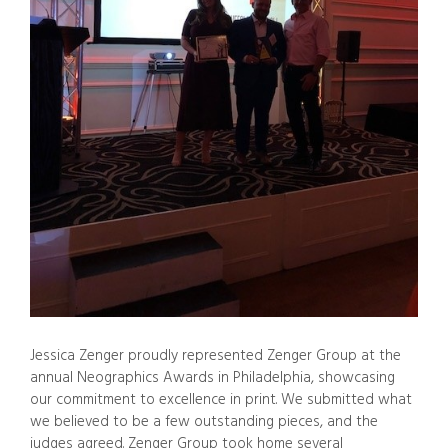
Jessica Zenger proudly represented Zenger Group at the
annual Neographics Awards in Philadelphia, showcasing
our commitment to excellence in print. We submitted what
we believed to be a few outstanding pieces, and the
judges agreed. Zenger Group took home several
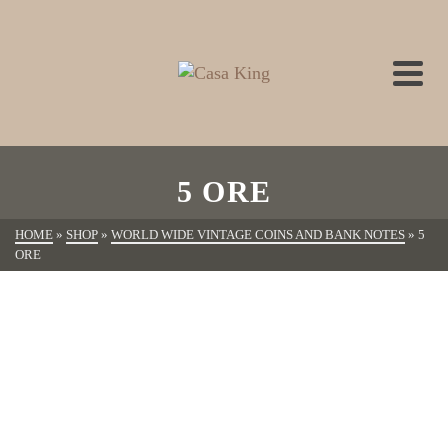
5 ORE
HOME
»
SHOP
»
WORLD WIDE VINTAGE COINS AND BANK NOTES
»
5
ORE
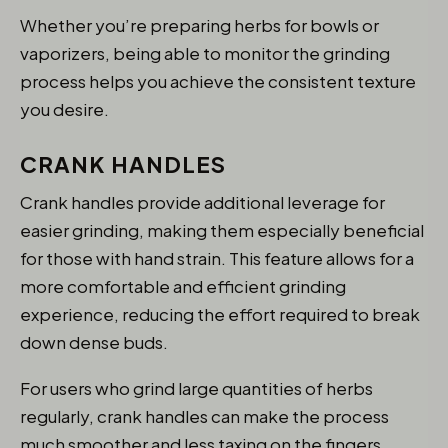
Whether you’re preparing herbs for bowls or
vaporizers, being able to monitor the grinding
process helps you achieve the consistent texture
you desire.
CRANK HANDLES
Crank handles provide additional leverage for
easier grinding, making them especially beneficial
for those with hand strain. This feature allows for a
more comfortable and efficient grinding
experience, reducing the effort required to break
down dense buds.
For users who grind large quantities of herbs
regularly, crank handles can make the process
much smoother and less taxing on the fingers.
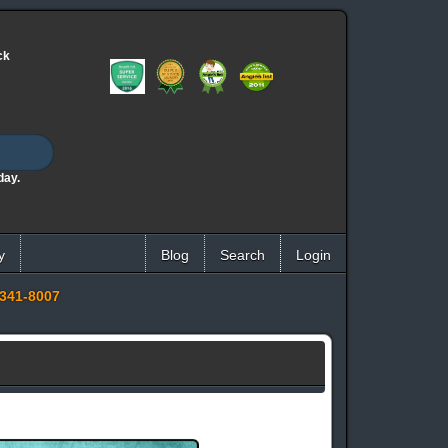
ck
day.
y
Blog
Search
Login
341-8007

--

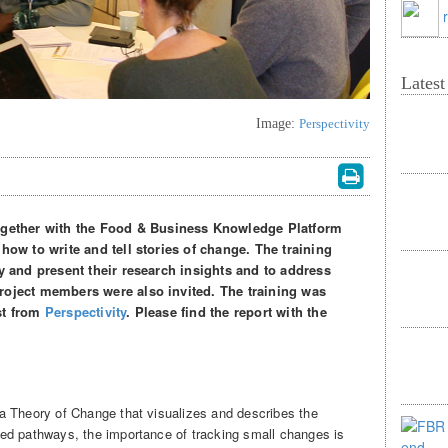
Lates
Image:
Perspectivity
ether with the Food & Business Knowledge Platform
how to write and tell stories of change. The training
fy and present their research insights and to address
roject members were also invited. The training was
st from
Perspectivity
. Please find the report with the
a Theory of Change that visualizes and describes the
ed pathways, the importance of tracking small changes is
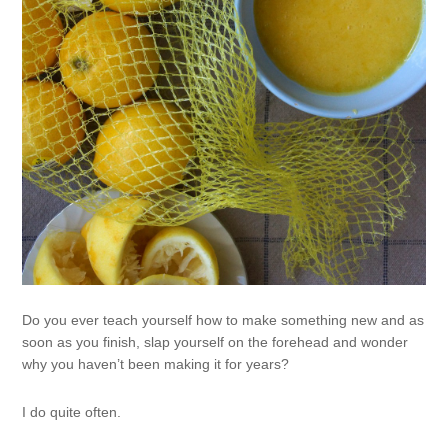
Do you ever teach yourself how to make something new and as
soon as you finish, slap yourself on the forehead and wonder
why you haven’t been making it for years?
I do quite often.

==

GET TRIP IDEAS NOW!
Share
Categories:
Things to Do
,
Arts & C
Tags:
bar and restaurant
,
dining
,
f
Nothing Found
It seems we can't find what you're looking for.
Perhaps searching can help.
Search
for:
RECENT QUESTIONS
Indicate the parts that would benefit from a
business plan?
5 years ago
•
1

#### Task:
Print exactly the lines above that run from the one with "ether with the" down to the one with "I do quite often.", and omit the pictures.

#### Result of this task:
ether with the Food & Business Knowledge Platform
how to write and tell stories of change. The training
fy and present their research insights and to address
roject members were also invited. The training was
st from
Perspectivity
. Please find the report with the
a Theory of Change that visualizes and describes the
ed pathways, the importance of tracking small changes is
Do you ever teach yourself how to make something new and as
soon as you finish, slap yourself on the forehead and wonder
why you haven’t been making it for years?
I do quite often.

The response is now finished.